Why Now?
Something about the way we live no longer quite works. Many people feel it — a quiet sense that despite all our progress, we've drifted from what matters most. This is a moment to ask what we truly want from our lives, and to start building it.
A Sense of Disconnection
Key Concept
Fast, digital, individual — yet fragmented.
We are more connected than any generation in history — and yet many of us feel quietly alone. Life has sped up. It's moved online. It's become more individual. And somewhere in that acceleration, something slipped away: the feeling of actually being somewhere, with people who know you.
It's not that modern life is bad. It's that it wasn't really designed for humans. For neighbors. For kids running between houses. For the kind of slow, accumulated familiarity that makes a place feel like home.
The Complexity of Everyday Life
Key Concept
Systems not designed for care.
Raising children, maintaining relationships, balancing work and rest — none of it has gotten easier. We do it largely alone, inside systems built for efficiency, not for people. The village, as a social structure, existed for thousands of years because it worked. We forgot it, not because something better came along, but because something faster did.
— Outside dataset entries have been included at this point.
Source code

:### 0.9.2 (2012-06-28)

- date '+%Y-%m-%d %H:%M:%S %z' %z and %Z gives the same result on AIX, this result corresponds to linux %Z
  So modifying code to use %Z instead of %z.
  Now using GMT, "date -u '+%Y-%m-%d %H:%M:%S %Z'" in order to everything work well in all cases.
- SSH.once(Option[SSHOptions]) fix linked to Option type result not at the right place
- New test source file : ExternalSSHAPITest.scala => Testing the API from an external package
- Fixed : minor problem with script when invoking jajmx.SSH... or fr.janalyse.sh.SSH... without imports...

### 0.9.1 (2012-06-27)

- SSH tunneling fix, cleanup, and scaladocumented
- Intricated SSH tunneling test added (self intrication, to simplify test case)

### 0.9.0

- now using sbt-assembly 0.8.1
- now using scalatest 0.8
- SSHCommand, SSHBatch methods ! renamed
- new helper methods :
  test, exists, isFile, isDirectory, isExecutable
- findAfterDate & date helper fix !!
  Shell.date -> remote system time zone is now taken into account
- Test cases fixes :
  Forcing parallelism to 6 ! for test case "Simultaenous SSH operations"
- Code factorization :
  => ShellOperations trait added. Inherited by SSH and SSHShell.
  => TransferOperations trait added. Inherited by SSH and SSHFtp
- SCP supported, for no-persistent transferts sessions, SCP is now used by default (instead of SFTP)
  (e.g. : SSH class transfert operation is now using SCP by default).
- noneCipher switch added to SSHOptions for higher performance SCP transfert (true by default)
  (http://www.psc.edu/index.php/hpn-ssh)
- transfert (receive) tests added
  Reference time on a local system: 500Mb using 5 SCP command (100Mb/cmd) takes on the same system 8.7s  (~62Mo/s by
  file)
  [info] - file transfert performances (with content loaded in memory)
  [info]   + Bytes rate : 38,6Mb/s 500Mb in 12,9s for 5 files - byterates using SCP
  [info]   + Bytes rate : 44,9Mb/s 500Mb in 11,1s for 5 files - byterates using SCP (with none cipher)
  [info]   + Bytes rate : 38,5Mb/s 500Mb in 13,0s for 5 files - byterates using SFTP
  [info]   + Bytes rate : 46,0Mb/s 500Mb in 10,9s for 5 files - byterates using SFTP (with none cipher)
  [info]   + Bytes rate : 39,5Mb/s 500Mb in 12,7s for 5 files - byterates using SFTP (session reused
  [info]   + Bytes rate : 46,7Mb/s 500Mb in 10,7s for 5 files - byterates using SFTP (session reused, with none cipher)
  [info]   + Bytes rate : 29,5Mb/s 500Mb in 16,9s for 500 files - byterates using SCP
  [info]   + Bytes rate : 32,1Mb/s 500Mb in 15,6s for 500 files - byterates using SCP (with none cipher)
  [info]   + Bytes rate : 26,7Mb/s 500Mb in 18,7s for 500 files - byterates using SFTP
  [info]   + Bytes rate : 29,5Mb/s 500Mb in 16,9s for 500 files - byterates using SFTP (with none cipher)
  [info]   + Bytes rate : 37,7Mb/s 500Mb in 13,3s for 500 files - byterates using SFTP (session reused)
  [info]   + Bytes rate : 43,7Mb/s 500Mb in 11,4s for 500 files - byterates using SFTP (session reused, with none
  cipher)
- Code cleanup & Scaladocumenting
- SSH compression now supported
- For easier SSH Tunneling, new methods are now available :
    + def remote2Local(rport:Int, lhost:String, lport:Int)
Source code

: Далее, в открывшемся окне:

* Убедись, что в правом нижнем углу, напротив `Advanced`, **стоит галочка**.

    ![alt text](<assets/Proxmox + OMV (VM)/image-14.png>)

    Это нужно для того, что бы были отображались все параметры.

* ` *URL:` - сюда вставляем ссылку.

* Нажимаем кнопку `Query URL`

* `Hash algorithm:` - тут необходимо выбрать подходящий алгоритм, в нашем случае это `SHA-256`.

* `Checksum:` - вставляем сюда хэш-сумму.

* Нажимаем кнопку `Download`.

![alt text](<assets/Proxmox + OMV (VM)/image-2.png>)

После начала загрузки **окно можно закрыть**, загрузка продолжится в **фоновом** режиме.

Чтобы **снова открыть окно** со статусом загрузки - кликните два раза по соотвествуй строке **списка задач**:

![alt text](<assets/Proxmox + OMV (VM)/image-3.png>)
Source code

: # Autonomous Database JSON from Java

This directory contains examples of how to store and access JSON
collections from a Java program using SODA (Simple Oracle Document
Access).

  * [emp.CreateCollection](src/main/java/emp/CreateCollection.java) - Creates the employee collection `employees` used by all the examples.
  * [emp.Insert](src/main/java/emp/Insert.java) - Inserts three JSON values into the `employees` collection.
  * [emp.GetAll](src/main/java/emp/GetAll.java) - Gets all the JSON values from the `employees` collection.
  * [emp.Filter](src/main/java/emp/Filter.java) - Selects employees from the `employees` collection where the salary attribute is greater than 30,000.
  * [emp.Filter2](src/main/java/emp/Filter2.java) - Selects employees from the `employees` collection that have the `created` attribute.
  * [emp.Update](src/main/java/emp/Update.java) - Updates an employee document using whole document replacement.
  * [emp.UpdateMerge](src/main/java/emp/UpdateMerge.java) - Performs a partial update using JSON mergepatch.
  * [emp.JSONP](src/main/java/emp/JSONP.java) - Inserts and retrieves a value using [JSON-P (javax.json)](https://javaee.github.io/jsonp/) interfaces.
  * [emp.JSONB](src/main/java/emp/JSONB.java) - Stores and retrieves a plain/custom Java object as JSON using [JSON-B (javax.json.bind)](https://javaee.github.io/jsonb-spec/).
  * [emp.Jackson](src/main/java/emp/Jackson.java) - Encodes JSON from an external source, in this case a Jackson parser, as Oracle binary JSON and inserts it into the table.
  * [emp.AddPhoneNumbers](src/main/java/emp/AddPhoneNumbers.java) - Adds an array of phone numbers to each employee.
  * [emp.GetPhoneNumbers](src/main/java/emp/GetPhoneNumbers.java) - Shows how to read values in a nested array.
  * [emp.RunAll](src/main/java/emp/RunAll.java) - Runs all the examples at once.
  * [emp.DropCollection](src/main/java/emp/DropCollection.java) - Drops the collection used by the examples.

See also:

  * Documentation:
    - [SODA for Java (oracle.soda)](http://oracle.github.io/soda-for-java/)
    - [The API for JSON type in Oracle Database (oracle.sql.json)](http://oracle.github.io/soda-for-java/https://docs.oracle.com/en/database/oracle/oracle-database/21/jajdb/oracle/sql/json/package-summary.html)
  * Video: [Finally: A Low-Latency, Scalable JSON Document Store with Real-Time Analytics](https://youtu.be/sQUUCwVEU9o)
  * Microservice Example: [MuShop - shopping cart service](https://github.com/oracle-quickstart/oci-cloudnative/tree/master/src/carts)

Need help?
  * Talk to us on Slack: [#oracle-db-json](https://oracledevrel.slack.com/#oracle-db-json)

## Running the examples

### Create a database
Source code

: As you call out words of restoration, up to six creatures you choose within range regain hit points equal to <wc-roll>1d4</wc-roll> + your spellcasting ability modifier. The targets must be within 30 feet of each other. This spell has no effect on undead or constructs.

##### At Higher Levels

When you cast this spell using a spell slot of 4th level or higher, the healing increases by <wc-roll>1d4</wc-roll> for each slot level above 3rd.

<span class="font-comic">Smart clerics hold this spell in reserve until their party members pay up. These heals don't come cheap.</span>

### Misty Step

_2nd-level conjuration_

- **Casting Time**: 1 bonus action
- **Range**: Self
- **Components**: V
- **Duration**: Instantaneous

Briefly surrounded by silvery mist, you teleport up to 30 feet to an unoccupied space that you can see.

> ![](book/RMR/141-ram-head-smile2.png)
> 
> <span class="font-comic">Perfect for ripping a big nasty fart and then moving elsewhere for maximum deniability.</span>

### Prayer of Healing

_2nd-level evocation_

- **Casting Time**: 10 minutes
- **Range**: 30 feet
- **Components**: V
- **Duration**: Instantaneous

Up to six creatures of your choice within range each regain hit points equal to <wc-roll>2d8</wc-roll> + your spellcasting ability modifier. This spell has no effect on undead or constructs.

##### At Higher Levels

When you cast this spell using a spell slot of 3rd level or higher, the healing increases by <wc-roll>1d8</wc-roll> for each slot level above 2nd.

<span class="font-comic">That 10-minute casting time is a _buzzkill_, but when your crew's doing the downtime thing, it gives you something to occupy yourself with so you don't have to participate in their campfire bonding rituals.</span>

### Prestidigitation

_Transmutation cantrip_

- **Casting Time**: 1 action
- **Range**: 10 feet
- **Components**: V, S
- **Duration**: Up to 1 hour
Meanwhile, technology keeps reshaping how we live and work. Questions about meaning, belonging, and what we actually want for our children have never felt more urgent.
A Response, Not a Retreat
Key Concept
Living well together again.
Happiness Village isn't nostalgia. We're not trying to go back — we're trying to go forward, with eyes open. The goal is a place where modern life and human life aren't in conflict. Where you can have a career, raise kids, care for aging parents, tend a garden, and do it all with people around who genuinely give a damn.
Not a retreat from the world. A better way of being in it.
An Invitation
Key Concept
Begin where you are.
We don't have all the answers. Nobody does. But we're willing to start — with curiosity, with each other, and with the belief that figuring it out together is better than figuring it out alone.
If you've felt that pull toward something different, you're not imagining it. The question is just: what do we build next?